Parker is one of three Army Reservists selected to the U.S. Army Culinary Arts Team. They're the first Reservists ever to make the team. All three will compete with other active duty chefs in Germany for the World Culinary Cup in October 2010.

Individual accolades aside, Parker says the dishes, and different techniques, that he and the other cooks learn at the competition help them exceed the Army standard when they cook for Soldiers back at their unit.

“Ask any of the Soldiers…how they eat when we go to the field,” Parker said. “It always says you can add to, but never take away from the recipe cards.”

Parker says the memory of his first cooking attempt is fresh in his mind because he has heard his mom tell the story many times over the years. However, the cause of the baby sitter’s inattentiveness at the time of the incident remains a mystery.

“I was cooking my eggs man, I was hungry that’s all I know,” Parker said.
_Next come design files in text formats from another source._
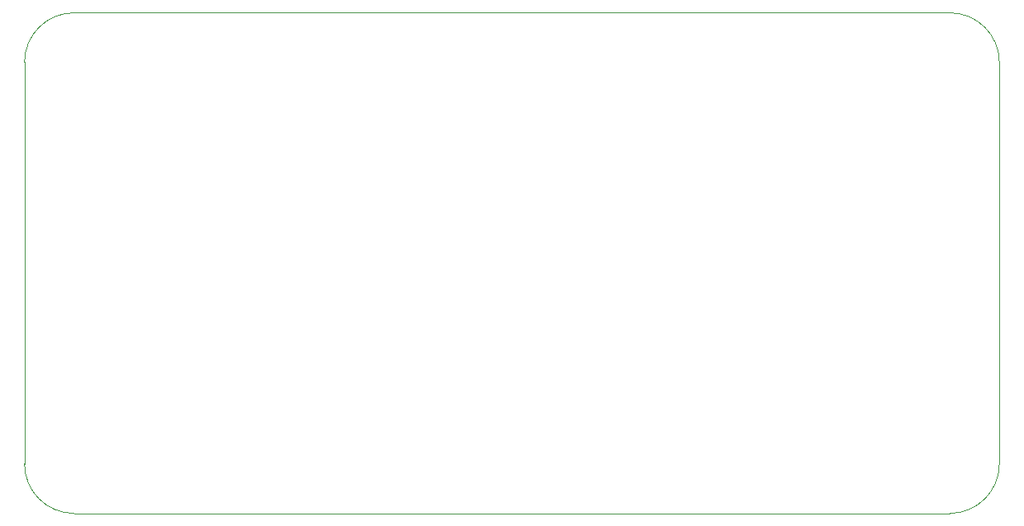
<source format=gbr>
G04 #@! TF.GenerationSoftware,KiCad,Pcbnew,(5.1.2-1)-1*
G04 #@! TF.CreationDate,2019-12-08T19:46:08-05:00*
G04 #@! TF.ProjectId,GR_AVR_Programmer,47525f41-5652-45f5-9072-6f6772616d6d,rev?*
G04 #@! TF.SameCoordinates,Original*
G04 #@! TF.FileFunction,Profile,NP*
%FSLAX46Y46*%
G04 Gerber Fmt 4.6, Leading zero omitted, Abs format (unit mm)*
G04 Created by KiCad (PCBNEW (5.1.2-1)-1) date 2019-12-08 19:46:08*
%MOMM*%
%LPD*%
G04 APERTURE LIST*
%ADD10C,0.025400*%
G04 APERTURE END LIST*
D10*
X93091000Y-96364000D02*
G75*
G02X88011000Y-91284000I0J5080000D01*
G01*
X187960000Y-91284000D02*
G75*
G02X182880000Y-96364000I-5080000J0D01*
G01*
X182880000Y-44958000D02*
G75*
G02X187960000Y-50038000I0J-5080000D01*
G01*
X88011000Y-50038000D02*
G75*
G02X93091000Y-44958000I5080000J0D01*
G01*
X88011000Y-91284000D02*
X88011000Y-50038000D01*
X182880000Y-96364000D02*
X93091000Y-96364000D01*
X187960000Y-50038000D02*
X187960000Y-91284000D01*
X93091000Y-44958000D02*
X182880000Y-44958000D01*
M02*

</source>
Spc. Daniel Arshadnia was 8 years old when one day, in his mom’s absence, he decided to make chocolate and vanilla pretzel cookies using the recipe from a book.

This was his first time trying to cook, and his mom came home to what Arshadnia calls a huge mess.
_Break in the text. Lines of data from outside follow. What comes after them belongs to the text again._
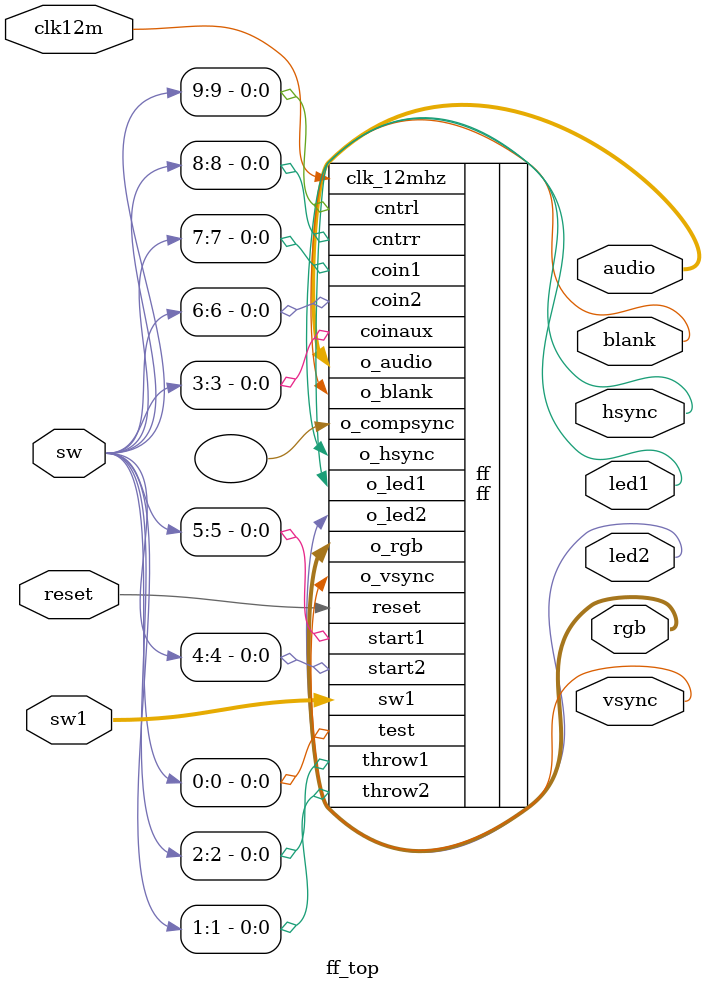
<source format=v>

module ff_top(
	      input 	   clk12m,
	      input 	   reset,
	      output 	   led1,
	      output 	   led2,
	      output 	   hsync,
	      output 	   vsync,
	      output 	   blank,
	      output [7:0] rgb,
	      output [7:0] audio,
	      input [9:0]  sw,
	      input [8:1]  sw1
	      );

   ff ff(
	 .clk_12mhz(clk12m),
	 .reset(reset),
	 .test(sw[0]),
	 .throw2(sw[1]),
	 .throw1(sw[2]),
	 .coinaux(sw[3]),
	 .start2(sw[4]),
	 .start1(sw[5]),
	 .coin2(sw[6]),
	 .coin1(sw[7]),
	 .cntrr(sw[8]),
	 .cntrl(sw[9]),
	 .sw1(sw1),
	 .o_led1(led1),
	 .o_led2(led2),
	 .o_hsync(hsync),
	 .o_compsync(),
	 .o_vsync(vsync),
	 .o_blank(blank),
	 .o_rgb(rgb),
	 .o_audio(audio)
	 );
   
endmodule // ff_top

</source>
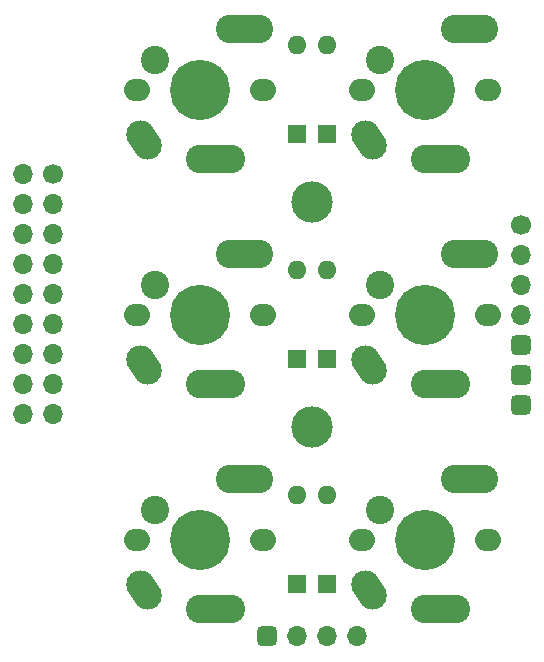
<source format=gts>
G04 #@! TF.GenerationSoftware,KiCad,Pcbnew,7.0.5*
G04 #@! TF.CreationDate,2023-08-27T01:20:59+08:00*
G04 #@! TF.ProjectId,RM,524d2e6b-6963-4616-945f-706362585858,rev?*
G04 #@! TF.SameCoordinates,Original*
G04 #@! TF.FileFunction,Soldermask,Top*
G04 #@! TF.FilePolarity,Negative*
%FSLAX46Y46*%
G04 Gerber Fmt 4.6, Leading zero omitted, Abs format (unit mm)*
G04 Created by KiCad (PCBNEW 7.0.5) date 2023-08-27 01:20:59*
%MOMM*%
%LPD*%
G01*
G04 APERTURE LIST*
G04 Aperture macros list*
%AMRoundRect*
0 Rectangle with rounded corners*
0 $1 Rounding radius*
0 $2 $3 $4 $5 $6 $7 $8 $9 X,Y pos of 4 corners*
0 Add a 4 corners polygon primitive as box body*
4,1,4,$2,$3,$4,$5,$6,$7,$8,$9,$2,$3,0*
0 Add four circle primitives for the rounded corners*
1,1,$1+$1,$2,$3*
1,1,$1+$1,$4,$5*
1,1,$1+$1,$6,$7*
1,1,$1+$1,$8,$9*
0 Add four rect primitives between the rounded corners*
20,1,$1+$1,$2,$3,$4,$5,0*
20,1,$1+$1,$4,$5,$6,$7,0*
20,1,$1+$1,$6,$7,$8,$9,0*
20,1,$1+$1,$8,$9,$2,$3,0*%
%AMHorizOval*
0 Thick line with rounded ends*
0 $1 width*
0 $2 $3 position (X,Y) of the first rounded end (center of the circle)*
0 $4 $5 position (X,Y) of the second rounded end (center of the circle)*
0 Add line between two ends*
20,1,$1,$2,$3,$4,$5,0*
0 Add two circle primitives to create the rounded ends*
1,1,$1,$2,$3*
1,1,$1,$4,$5*%
%AMOutline4P*
0 Free polygon, 4 corners , with rotation*
0 The origin of the aperture is its center*
0 number of corners: always 4*
0 $1 to $8 corner X, Y*
0 $9 Rotation angle, in degrees counterclockwise*
0 create outline with 4 corners*
4,1,4,$1,$2,$3,$4,$5,$6,$7,$8,$1,$2,$9*%
G04 Aperture macros list end*
%ADD10O,2.200000X1.900000*%
%ADD11C,5.100000*%
%ADD12HorizOval,2.400000X-0.305164X0.457575X0.305164X-0.457575X0*%
%ADD13C,2.400000*%
%ADD14Outline4P,-1.300000X-1.200000X1.300000X-1.200000X1.300000X1.200000X-1.300000X1.200000X0.000000*%
%ADD15Outline4P,-1.200000X-1.200000X1.200000X-1.200000X1.200000X1.200000X-1.200000X1.200000X0.000000*%
%ADD16RoundRect,0.425000X0.425000X-0.425000X0.425000X0.425000X-0.425000X0.425000X-0.425000X-0.425000X0*%
%ADD17O,1.700000X1.700000*%
%ADD18C,3.500000*%
%ADD19C,1.700000*%
%ADD20RoundRect,0.425000X-0.425000X-0.425000X0.425000X-0.425000X0.425000X0.425000X-0.425000X0.425000X0*%
%ADD21R,1.600000X1.600000*%
%ADD22O,1.600000X1.600000*%
G04 APERTURE END LIST*
D10*
X136810000Y-54430000D03*
D11*
X142110000Y-54430000D03*
D10*
X147410000Y-54430000D03*
D12*
X137410000Y-58680000D03*
D13*
X138300000Y-51890000D03*
X142110000Y-60330000D03*
D14*
X143410000Y-60330000D03*
D13*
X144650000Y-49330000D03*
X144710000Y-60330000D03*
D15*
X145880000Y-49330000D03*
D13*
X147110000Y-49330000D03*
D10*
X117760000Y-54430000D03*
D11*
X123060000Y-54430000D03*
D10*
X128360000Y-54430000D03*
D12*
X118360000Y-58680000D03*
D13*
X119250000Y-51890000D03*
X123060000Y-60330000D03*
D14*
X124360000Y-60330000D03*
D13*
X125600000Y-49330000D03*
X125660000Y-60330000D03*
D15*
X126830000Y-49330000D03*
D13*
X128060000Y-49330000D03*
D16*
X128780000Y-100710000D03*
D17*
X131320000Y-100710000D03*
X133860000Y-100710000D03*
X136400000Y-100710000D03*
D18*
X132585000Y-83005000D03*
X132585000Y-63955000D03*
D19*
X150230000Y-65860000D03*
D17*
X150230000Y-68400000D03*
X150230000Y-70940000D03*
X150230000Y-73480000D03*
D20*
X150230000Y-76020000D03*
X150230000Y-78560000D03*
X150230000Y-81100000D03*
D10*
X117760000Y-92530000D03*
D11*
X123060000Y-92530000D03*
D10*
X128360000Y-92530000D03*
D12*
X118360000Y-96780000D03*
D13*
X119250000Y-89990000D03*
X123060000Y-98430000D03*
D14*
X124360000Y-98430000D03*
D13*
X125600000Y-87430000D03*
X125660000Y-98430000D03*
D15*
X126830000Y-87430000D03*
D13*
X128060000Y-87430000D03*
D10*
X136810000Y-73480000D03*
D11*
X142110000Y-73480000D03*
D10*
X147410000Y-73480000D03*
D12*
X137410000Y-77730000D03*
D13*
X138300000Y-70940000D03*
X142110000Y-79380000D03*
D14*
X143410000Y-79380000D03*
D13*
X144650000Y-68380000D03*
X144710000Y-79380000D03*
D15*
X145880000Y-68380000D03*
D13*
X147110000Y-68380000D03*
D10*
X136810000Y-92530000D03*
D11*
X142110000Y-92530000D03*
D10*
X147410000Y-92530000D03*
D12*
X137410000Y-96780000D03*
D13*
X138300000Y-89990000D03*
X142110000Y-98430000D03*
D14*
X143410000Y-98430000D03*
D13*
X144650000Y-87430000D03*
X144710000Y-98430000D03*
D15*
X145880000Y-87430000D03*
D13*
X147110000Y-87430000D03*
D10*
X117760000Y-73480000D03*
D11*
X123060000Y-73480000D03*
D10*
X128360000Y-73480000D03*
D12*
X118360000Y-77730000D03*
D13*
X119250000Y-70940000D03*
X123060000Y-79380000D03*
D14*
X124360000Y-79380000D03*
D13*
X125600000Y-68380000D03*
X125660000Y-79380000D03*
D15*
X126830000Y-68380000D03*
D13*
X128060000Y-68380000D03*
D21*
X131315000Y-77280000D03*
D22*
X131315000Y-69680000D03*
D21*
X133855000Y-96330000D03*
D22*
X133855000Y-88730000D03*
D19*
X110620000Y-61620000D03*
D17*
X110620000Y-64160000D03*
X110620000Y-66700000D03*
X110620000Y-69240000D03*
X110620000Y-71780000D03*
X110620000Y-74320000D03*
X110620000Y-76860000D03*
X110620000Y-79400000D03*
X110620000Y-81940000D03*
X108080000Y-61620000D03*
X108080000Y-64160000D03*
X108080000Y-66700000D03*
X108080000Y-69240000D03*
X108080000Y-71780000D03*
X108080000Y-74320000D03*
X108080000Y-76860000D03*
X108080000Y-79400000D03*
X108080000Y-81940000D03*
D21*
X131315000Y-96330000D03*
D22*
X131315000Y-88730000D03*
D21*
X131315000Y-58230000D03*
D22*
X131315000Y-50630000D03*
D21*
X133855000Y-77280000D03*
D22*
X133855000Y-69680000D03*
D21*
X133855000Y-58230000D03*
D22*
X133855000Y-50630000D03*
M02*

</source>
“There was flour all over the counter top, my mom freaked out.” Arshadnia said. “She was upset, and she wouldn’t let me cook in the kitchen ever after that. Even like, when I was going to culinary school, she wouldn’t let me cook when I came home.”
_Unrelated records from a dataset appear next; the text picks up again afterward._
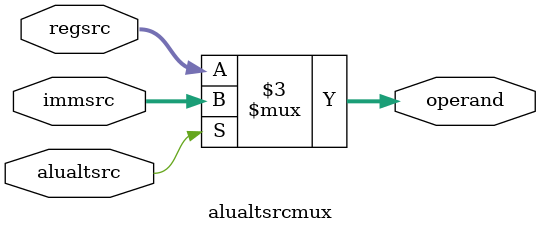
<source format=v>
/*
* File Name: alualtsrcmux.v
* Function: this mux is located between register file and ALU, serves as a
* mux to select ALU operand from immediate number or register. This MUX is
* for operand A of ALU.
*
* This module contains 1 control signal, ALUALtSrc, if it is deasserted, it will
* take data from register file as the operand; if it is asserted, it will
* take data from immediate number as the operand.
*/

module alualtsrcmux( input wire [31:0] regsrc,
                  input wire [31:0] immsrc,
                  input wire alualtsrc,
                  output reg [31:0] operand);

always @(*) begin
    if (alualtsrc) begin
        operand = immsrc;
    end else begin
        operand = regsrc;
    end
end

endmodule

</source>
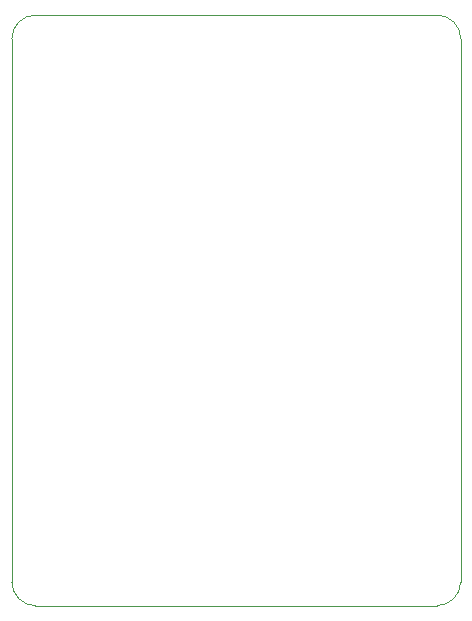
<source format=gbr>
%TF.GenerationSoftware,KiCad,Pcbnew,7.0.2*%
%TF.CreationDate,2023-07-06T19:43:42-07:00*%
%TF.ProjectId,chronos-polaris-hardware,6368726f-6e6f-4732-9d70-6f6c61726973,rev?*%
%TF.SameCoordinates,Original*%
%TF.FileFunction,Profile,NP*%
%FSLAX46Y46*%
G04 Gerber Fmt 4.6, Leading zero omitted, Abs format (unit mm)*
G04 Created by KiCad (PCBNEW 7.0.2) date 2023-07-06 19:43:42*
%MOMM*%
%LPD*%
G01*
G04 APERTURE LIST*
%TA.AperFunction,Profile*%
%ADD10C,0.100000*%
%TD*%
G04 APERTURE END LIST*
D10*
X102000000Y-100000000D02*
X136000000Y-100000000D01*
X138000000Y-102000000D02*
G75*
G03*
X136000000Y-100000000I-2000000J0D01*
G01*
X100000000Y-148000000D02*
X100000000Y-102000000D01*
X102000000Y-100000000D02*
G75*
G03*
X100000000Y-102000000I0J-2000000D01*
G01*
X100000000Y-148000000D02*
G75*
G03*
X102000000Y-150000000I2000000J0D01*
G01*
X138000000Y-102000000D02*
X138000000Y-148000000D01*
X136000000Y-150000000D02*
G75*
G03*
X138000000Y-148000000I0J2000000D01*
G01*
X136000000Y-150000000D02*
X102000000Y-150000000D01*
M02*

</source>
Arshadnia is a 2008 graduate of New York’s Culinary Institute of America. The school thanked him in a letter for the attention the institution received when, as an alumnus, he was featured in media for winning a gold medal in the Culinary Arts Competition.

“How often do you get a letter from your school thanking you?” Arshadnia said. “They usually send letters asking for money.”

His gold medal was the Army Reserve teams’ first, for his Sautéed Airline Chicken Breast with Portobello Mushroom and Truffle Oil Risotto. He also won a silver medal in the Student Team Skills Competition, which tests young chefs’ basic culinary skills and ability to execute a four course menu.

During the time leading up to the competition, Arshadnia was at a point in his life where he no longer wanted to be a culinary artist. He had worked in the culinary field as a civilian, and he lost his job eight days before getting union holdings. He was still new to the Miami area, having moved there May 7, 2009, and he hardly knew anyone.

“It made me feel different about my field,” Arshadnia said. “I can be worked to death with little to show, and no appreciation for what I’d done, and they just let you go.”

He said being a food service specialist in the 841st helped him rekindle his passion for cooking, and he credits Staff Sgt. Parker for recruiting him onto the Army Reserve Culinary team.

It took some “warming up” on Parker’s part, since Arshadnia “didn’t want to see another chef in the kitchen.”

“Even after we got to Fort Lee I hated it, I didn’t want to be there, but once I finished my first dish I knew I was coming back next year,” Arshadnia said. “I’ve learned so many different culinary techniques…and I’ve learned so many ways to perfect things that I’ve already been doing.”

If only he had learned those techniques before he attempted to make the pretzel cookies.

“My mom thought they were disgusting because they came out hard as a rock,” Arshadnia said. “I threw them out; I think my dog got a hold of one of them.”